Atikoh Ganjar Safari Politik di Madiun, Salam 3 Jari Selamatkan Demokrasi Bergema
MADIUN, iNews.id - Istri Capres Ganjar Pranowo, Siti Atikoh Supriyanti safar politik di Madiun, Jawa Timur, Minggu (17/12/2023). Atikoh yang didampingi Sekreetaris DPD PDI Perjuangan Jawa Timur, Sri Oetari disambut hangat warga.
Semua warga dan simpatisan menyanyikan lagi “Nemu”. Namun di bagian akhir lagu, liriknya diganti dengan memasukkan nama Ganjar-Mahfud.
Matur nuwun Gusti mpun maringi sing gemati, nemu slirane ngobati ati kang sepi.
(terima kasih Tuhan sudah memberikan sosok yang penuh kasih dan sayang menemukan dirimu yang mengobati perasaan hati yang kesepian).
Matur nuwun Gusti mpun maringi sing gemati Yang pergi biarlah pergi. Ada Pak Ganjar-Mahfud sing ngganteni.
(Terima kasih Tuhan sudah memberikan sosok yang penuh kasih dan sayang yang pergi biarlah pergi.

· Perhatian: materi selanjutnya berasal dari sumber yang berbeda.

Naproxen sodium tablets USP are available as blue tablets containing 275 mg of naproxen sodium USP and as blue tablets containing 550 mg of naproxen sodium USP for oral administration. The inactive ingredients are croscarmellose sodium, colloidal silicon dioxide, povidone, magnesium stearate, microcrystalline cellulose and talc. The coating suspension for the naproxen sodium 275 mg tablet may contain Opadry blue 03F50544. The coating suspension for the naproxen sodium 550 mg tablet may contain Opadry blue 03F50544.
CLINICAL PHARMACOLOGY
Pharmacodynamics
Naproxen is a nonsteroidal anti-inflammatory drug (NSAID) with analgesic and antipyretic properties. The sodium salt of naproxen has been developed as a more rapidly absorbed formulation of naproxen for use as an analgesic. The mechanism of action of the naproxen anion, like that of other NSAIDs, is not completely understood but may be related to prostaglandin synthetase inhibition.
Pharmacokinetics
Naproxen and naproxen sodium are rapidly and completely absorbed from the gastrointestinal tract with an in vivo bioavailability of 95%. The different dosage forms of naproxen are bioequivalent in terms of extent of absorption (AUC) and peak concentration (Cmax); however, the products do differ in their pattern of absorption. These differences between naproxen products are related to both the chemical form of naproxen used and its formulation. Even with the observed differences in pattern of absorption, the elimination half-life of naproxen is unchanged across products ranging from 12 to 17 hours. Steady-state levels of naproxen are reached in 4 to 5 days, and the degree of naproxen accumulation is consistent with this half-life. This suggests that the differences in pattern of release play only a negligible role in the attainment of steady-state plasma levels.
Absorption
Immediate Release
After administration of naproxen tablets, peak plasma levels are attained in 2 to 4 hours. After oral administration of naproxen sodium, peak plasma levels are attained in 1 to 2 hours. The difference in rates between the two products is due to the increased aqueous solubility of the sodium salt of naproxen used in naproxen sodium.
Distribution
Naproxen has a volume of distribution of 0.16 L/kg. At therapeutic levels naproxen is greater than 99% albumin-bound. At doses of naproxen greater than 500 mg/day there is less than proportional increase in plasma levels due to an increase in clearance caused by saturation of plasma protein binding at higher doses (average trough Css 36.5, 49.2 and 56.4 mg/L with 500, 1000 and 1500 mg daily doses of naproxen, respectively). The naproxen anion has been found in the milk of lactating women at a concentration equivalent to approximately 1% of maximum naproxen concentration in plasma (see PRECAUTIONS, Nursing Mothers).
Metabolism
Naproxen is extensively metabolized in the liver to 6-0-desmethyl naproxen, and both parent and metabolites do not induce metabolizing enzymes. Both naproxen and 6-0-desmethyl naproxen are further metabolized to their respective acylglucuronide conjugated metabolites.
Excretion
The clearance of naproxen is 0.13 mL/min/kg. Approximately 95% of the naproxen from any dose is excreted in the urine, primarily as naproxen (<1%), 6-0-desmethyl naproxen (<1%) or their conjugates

Ada Pak Ganjar-Mahfud yang menggantikannya).
Lirik lagu itu berulang dinyanyikan oleh orang-orang yang hadir di sana.
Yang kedua adalah lagu “Salam Tiga Jari” yang dahulu dipopulerkan ketika Joko Widodo menjadi Calon Presiden dari PDIP. Kali ini, lagu itu juga diubah liriknya dan dinyanyikan bersama dengan semangat.
“Salam tiga jari selamatkan demokrasi,” demikian lirik barunya.
Atikoh juga melakukan dialog dengan warga Madiun maupun simpatisan yang menyambutnya. Dia ditanya soal penyandang disabilitas yang kerap masih belum mendapat tempat di dunia kerja. Bagaimana jawaban Atikoh?
Perempuan lulusan UGM dan Tokyo University tersebut menjelaskan pengetahuannya yang luas mengenai pemberdayaan kaum difabel. Dia mengatakan bagaimana biasanya para anak penderita telah mendidik dirinya atau dididik sesuai bakatnya.
Misalnya, tunanetra bisa mengarahkan diri untuk pengembangan kemampuan vokal. Yang disable di sisi fisik, biasanya diarahkan pengembangan diri di bidang lain, contohnya kemampuan di belakang layar seperti kemampuan IT.
Dari sisi afirmasi terhadap penyandang disabilitas, Atikoh mengatakan bahwa sudah ada payung hukumnya. Namun dalam pelaksanaan masih kurang maksimal.
Pertama, perekrutan kaum difabel dalam dunia kerja masih sebatas formalitas tanpa ada upaya lebih jauh menggali potensi.
Kedua, baginya kewajiban bagi perusahaan merekrut penyandang disabilitas itu benar-benar diperkuat. Sehingga kuotanya benar-benar membesar dan dilibatkan.
“Ketika kita diskusi sama teman teman disabilitas juga mengatakan, ‘mbokyao ketika ada kegiatan-kegiatan mereka itu juga dilibatkan. Ketika ada diskusi-diskusi untuk perumusan kebijakan, sehingga mereka bisa memberikan masukan-masukan,” urai Atikoh.